The only people who think that writers "pad" are non-writers, those people who look at a blank page and can't imagine how they're ever going to fill it up with words. Real writers look at a blank page and can't imagine how they're ever going to fit everything they have to say onto it. And if that sounds cruel and unfair, it is, because I'm judging the critics rather than their criticism… which is the same thing you do when you accuse a writer of padding, rather than commenting on the story you thought dragged in parts.

I think you make some reasonable points, and maybe I should've just said, "I thought the middle dragged a bit," BUT...there's a fairly well-established story that Geoff Johns was given an editorial mandate to expand a single issue of his AVENGERS run into two at one point.
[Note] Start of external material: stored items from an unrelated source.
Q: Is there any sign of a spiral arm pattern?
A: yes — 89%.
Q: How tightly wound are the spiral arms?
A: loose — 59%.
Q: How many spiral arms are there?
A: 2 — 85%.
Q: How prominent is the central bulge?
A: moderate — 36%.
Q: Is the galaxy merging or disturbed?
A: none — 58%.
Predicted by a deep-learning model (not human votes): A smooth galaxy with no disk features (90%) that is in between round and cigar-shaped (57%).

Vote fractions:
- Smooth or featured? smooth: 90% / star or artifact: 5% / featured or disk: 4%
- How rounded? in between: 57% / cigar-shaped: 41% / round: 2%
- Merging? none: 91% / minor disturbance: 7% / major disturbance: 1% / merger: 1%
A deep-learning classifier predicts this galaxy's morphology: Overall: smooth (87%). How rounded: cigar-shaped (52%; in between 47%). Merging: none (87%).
In and of itself, it's anecdotal, but it came at a time that some fans (myself included) felt Marvel was stretching the serial format to ridiculous lengths in certain titles...even as their trade program kicked into high gear. Can you see how, from a fan's perspective, these events would combine to produce a certain level of cynicism?

I guess, but--and I don't want to speak for Geoff--but I'm fairly certain he tried expanding his story at editorial's suggestion, not because it would make for a better trade (what difference would an extra issue make in a collection?), but because it would give him more room to explore his characters. I'm pretty sure Geoff tried it and liked it, or he never would have done it, nor would any editor be stupid enough to make someone as brilliant as Geoff go against his instincts.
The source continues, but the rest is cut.